Westbrook was the second-highest scorer in the league by per-game average last month, and Harden, who still leads overall, was third. For the first time in NBA history, two players on the same team each averaged more than 30 points and five assists in the same calendar month. The Rockets are the only team in the NBA who can count two former MVPs among their number; it’s scary for the rest of the league that they have now found a way of getting both to perform to their best simultaneously.

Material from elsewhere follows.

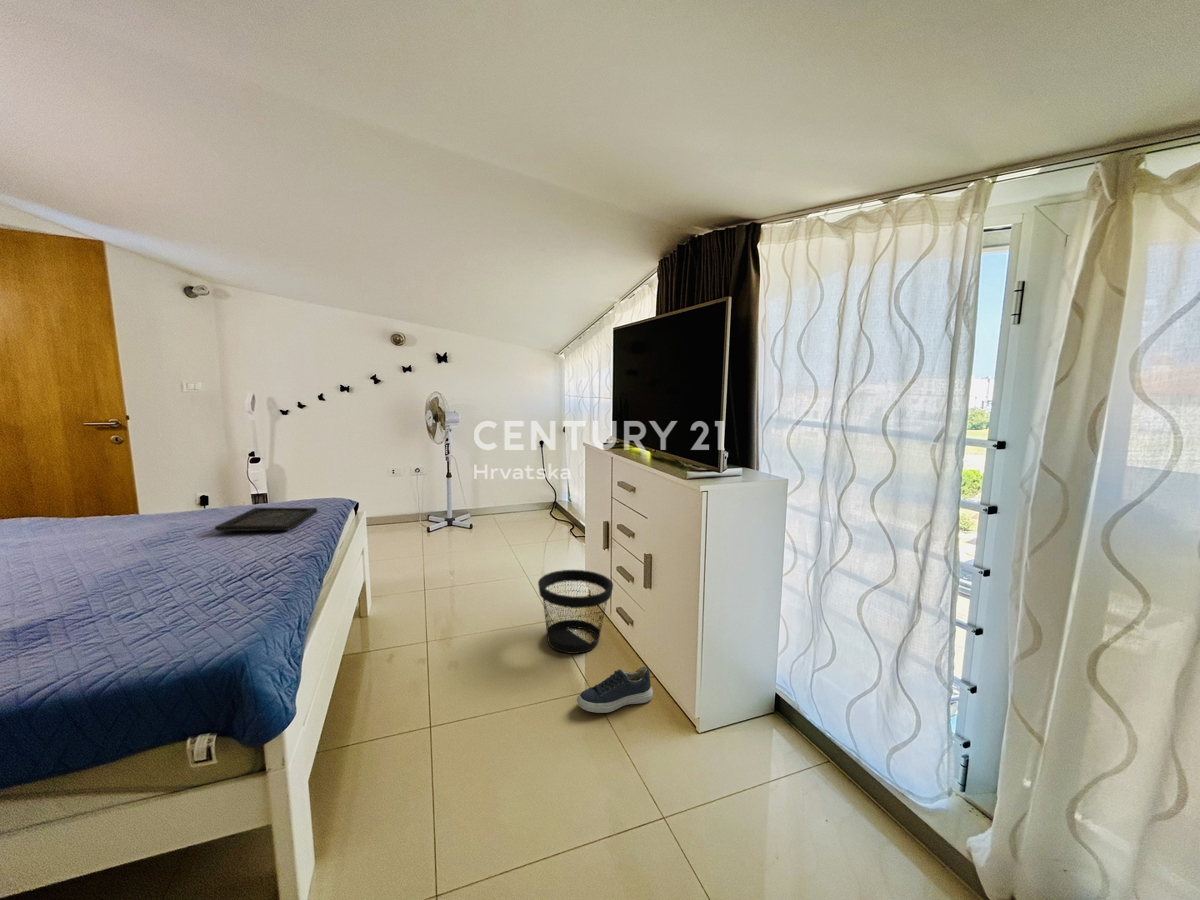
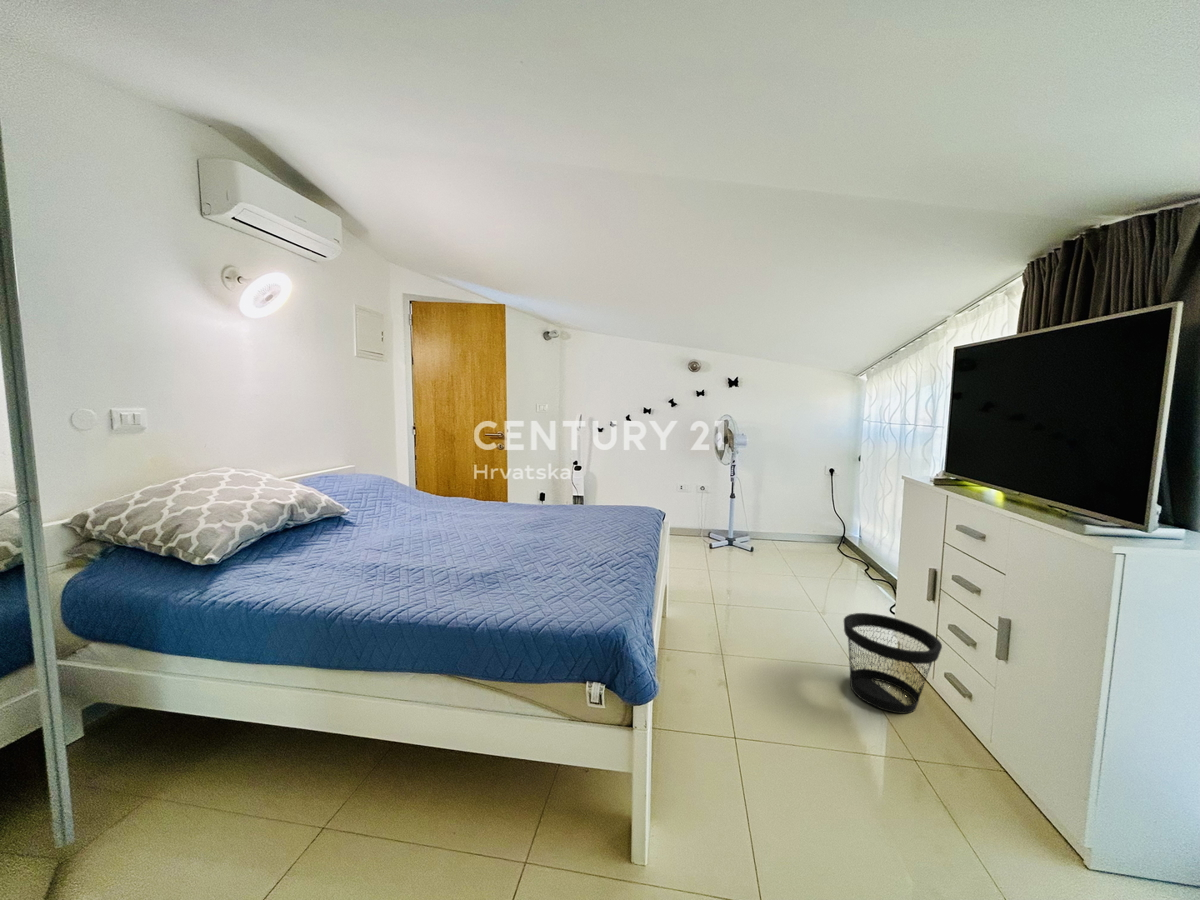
tray: present [215,508,317,531] -> none [575,507,640,529]
shoe: present [577,667,653,713] -> none [900,749,1009,803]

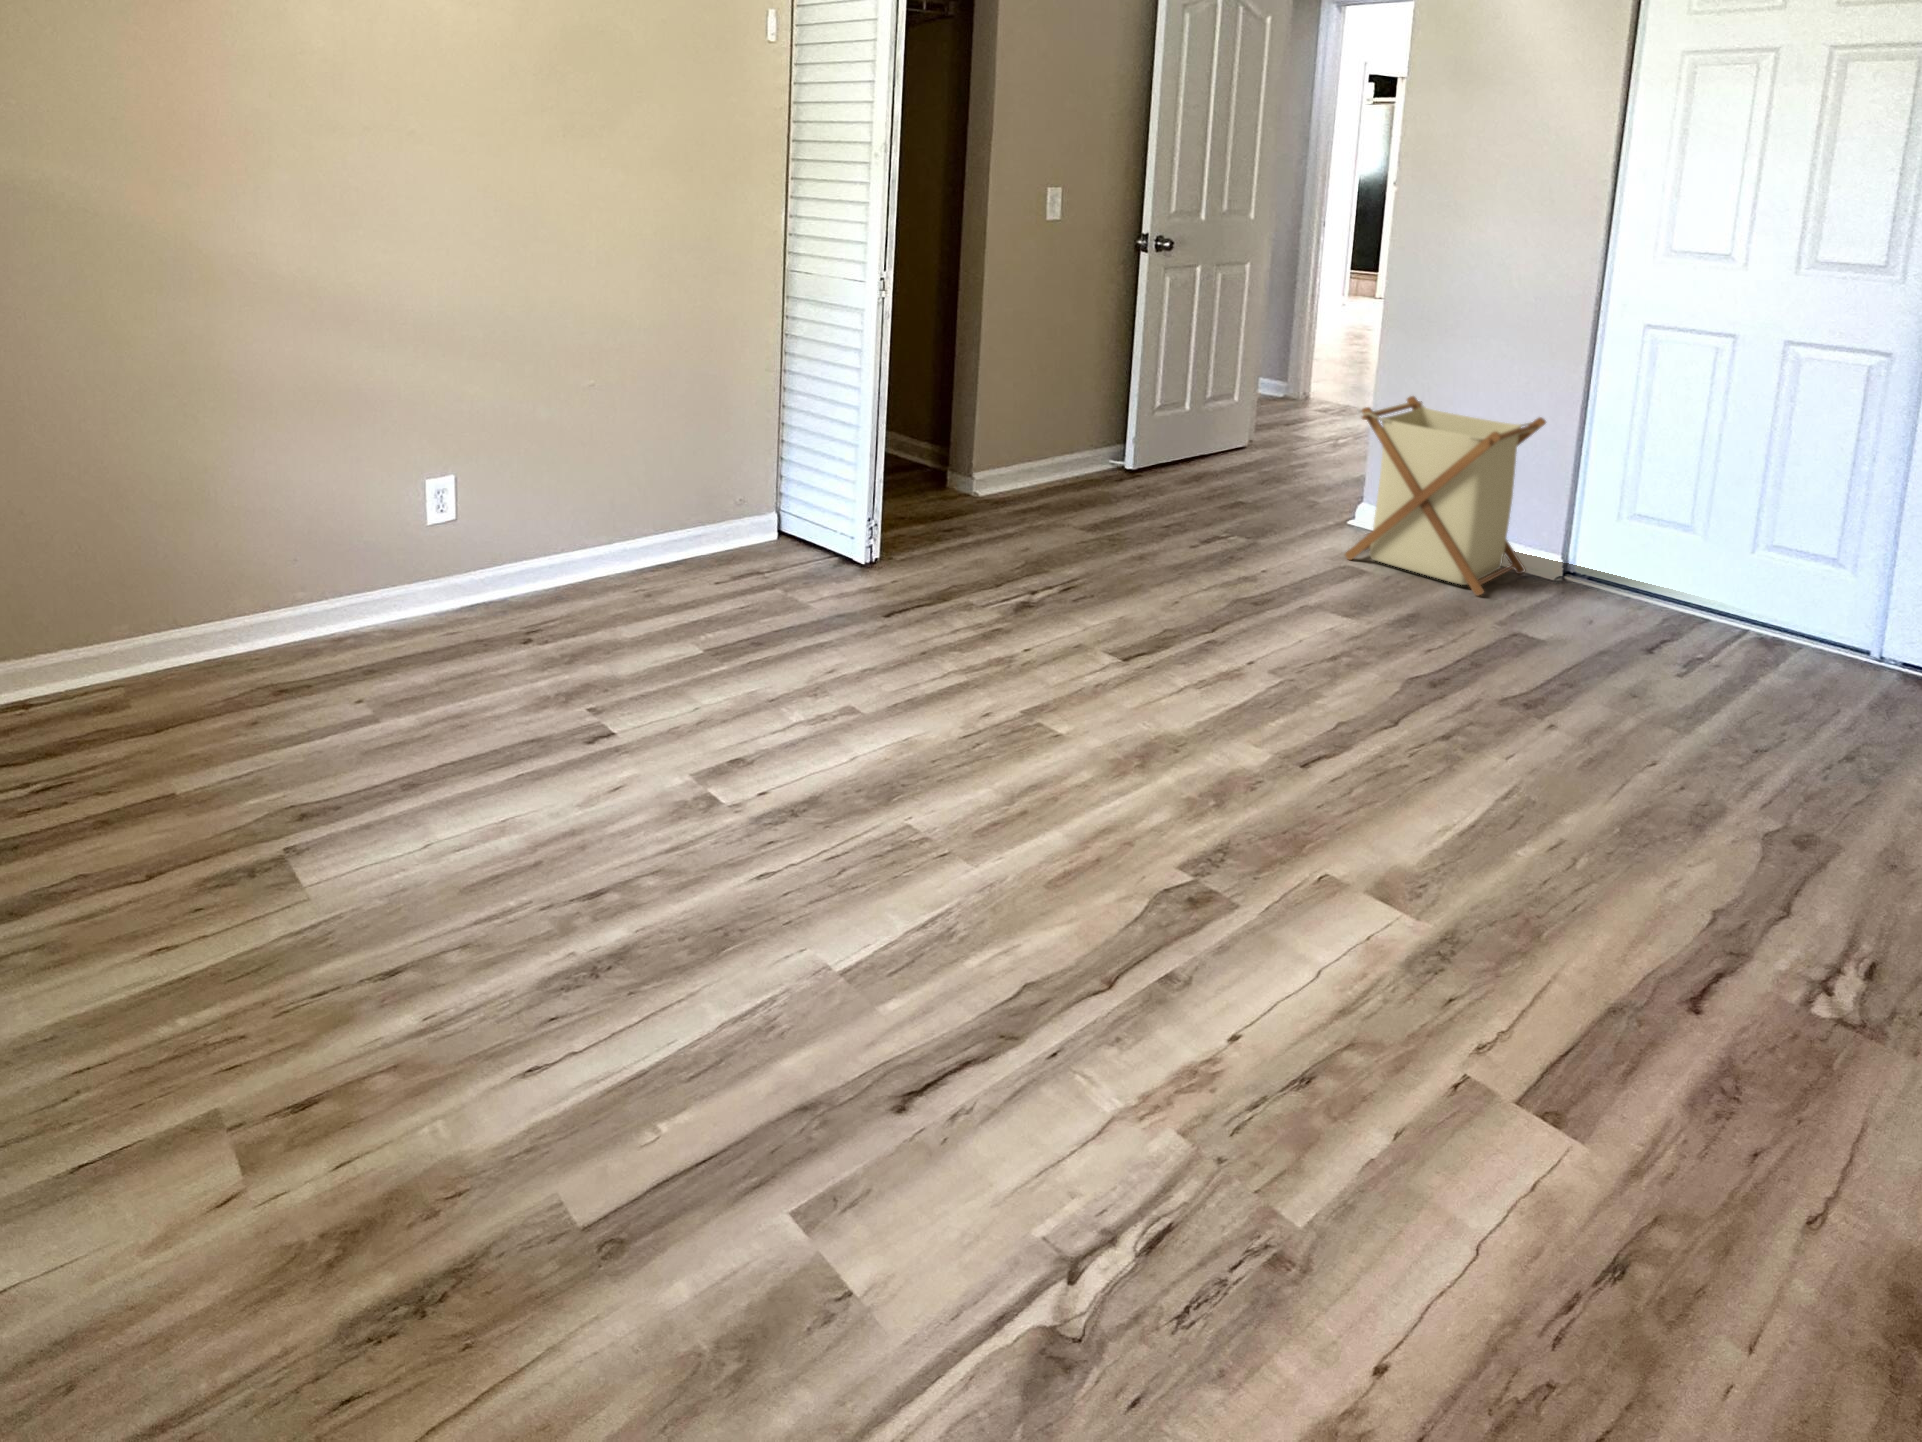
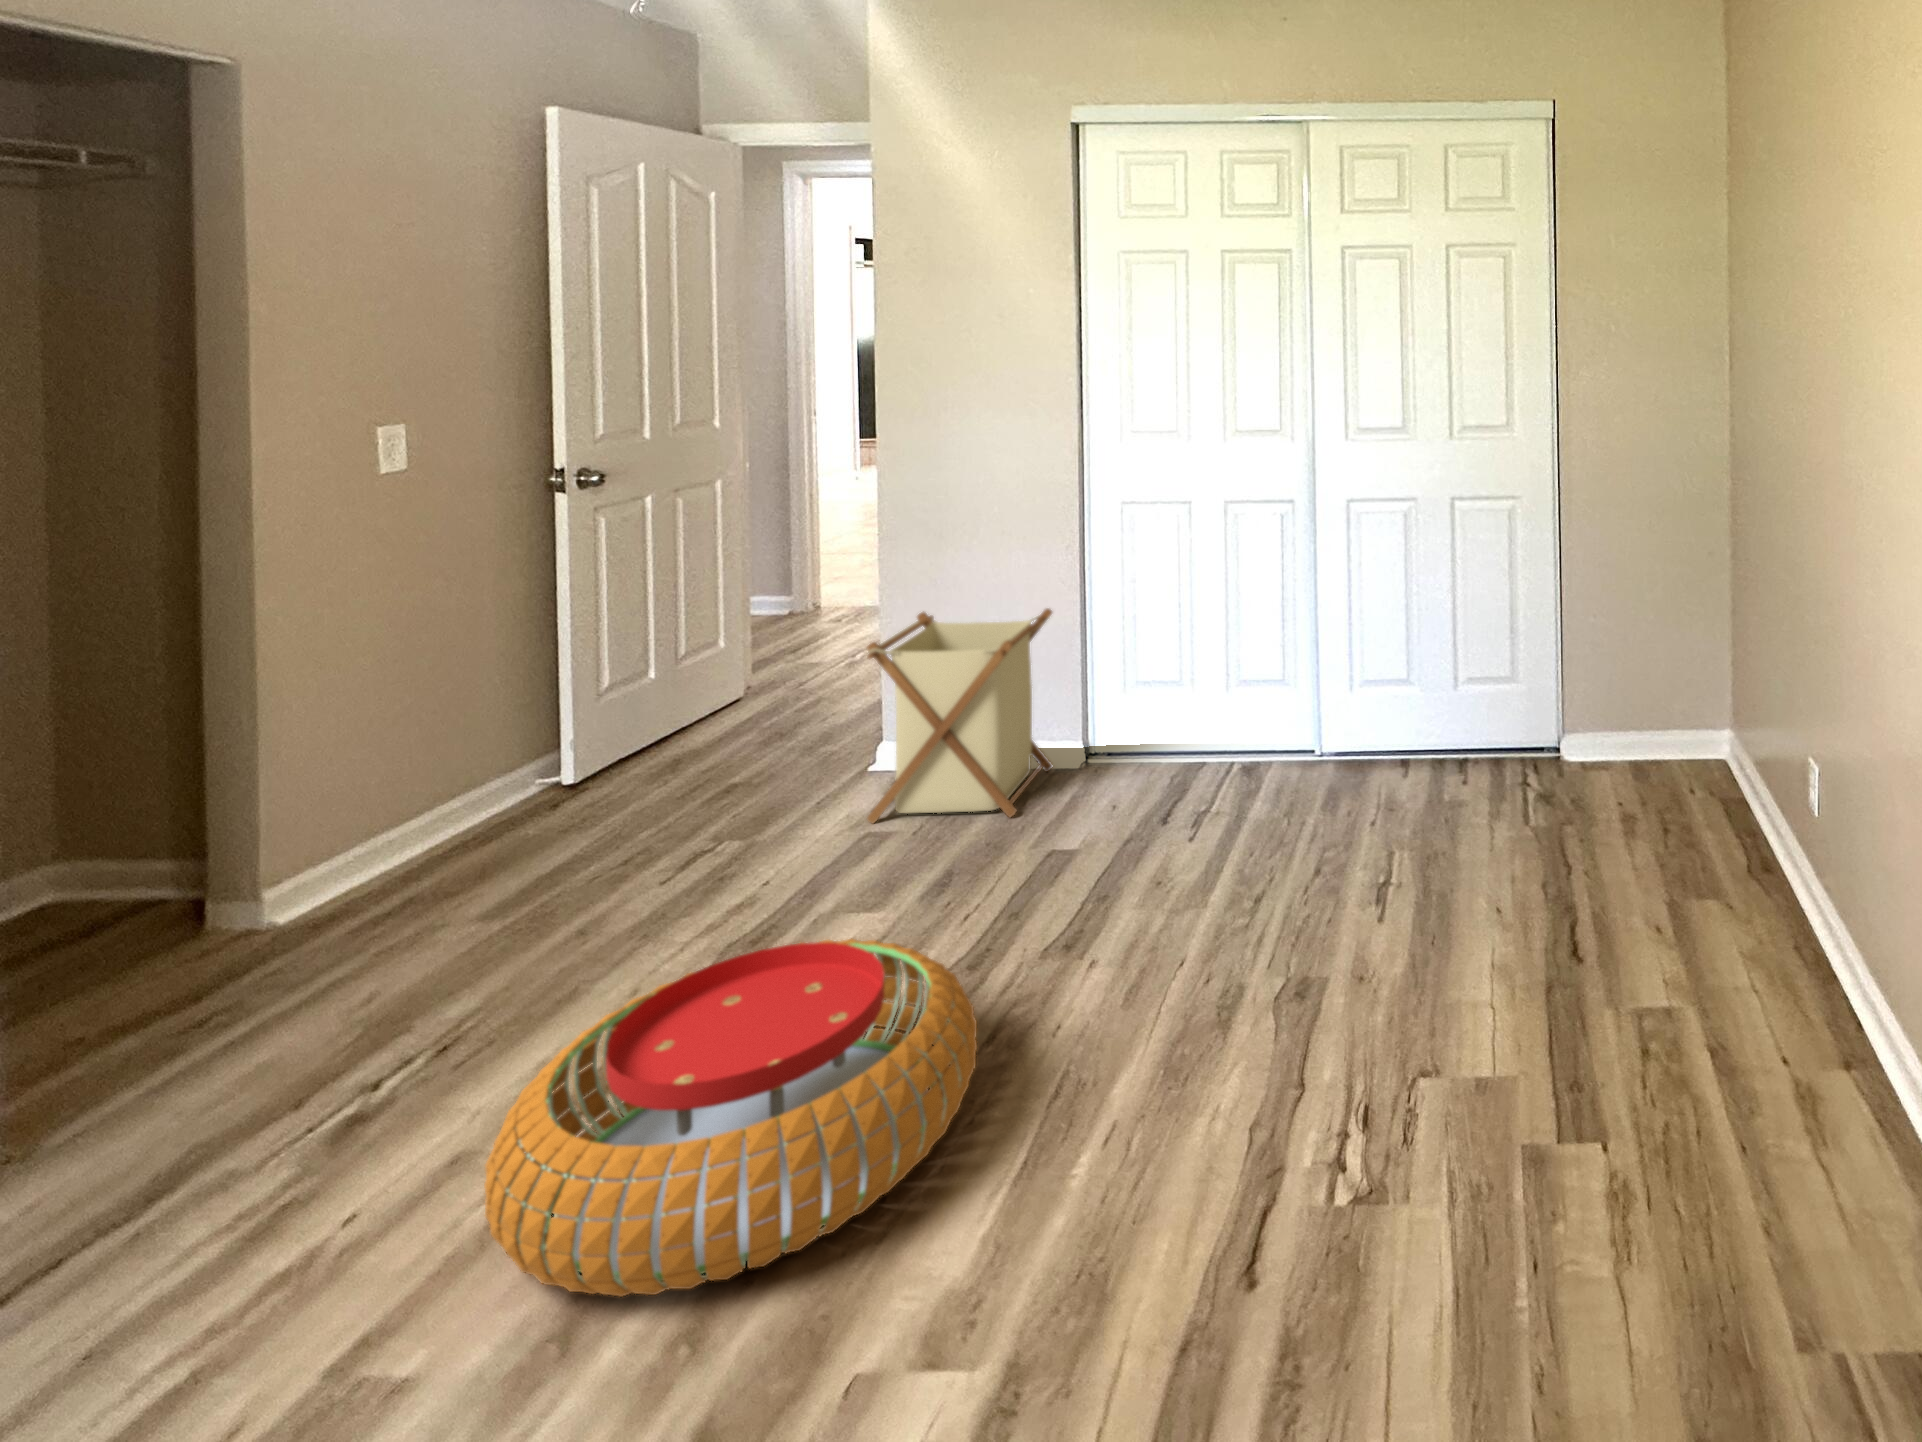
pouf: none [1100,584,1439,790] -> present [484,938,977,1297]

The key to the Rockets’ small-ball working is the aggressiveness of their defensive work. They might not be the biggest guys individually but they are, to a man, physically strong and use their power and lower centre of gravity to prevent opponents getting clean looks down in the paint. Westbrook practically bullied 7’ 0” centre Rudy Gobert in a recent win over the Utah Jazz, for example, and gritty forward P.J. Tucker is one of the toughest defenders in the league.
Whether their unique style can win a championship remains to be seen – they currently sit fourth in the West, on a 39-21 record. But, like them or loathe them, the small-ball Rockets are the most fascinating team in the NBA right now.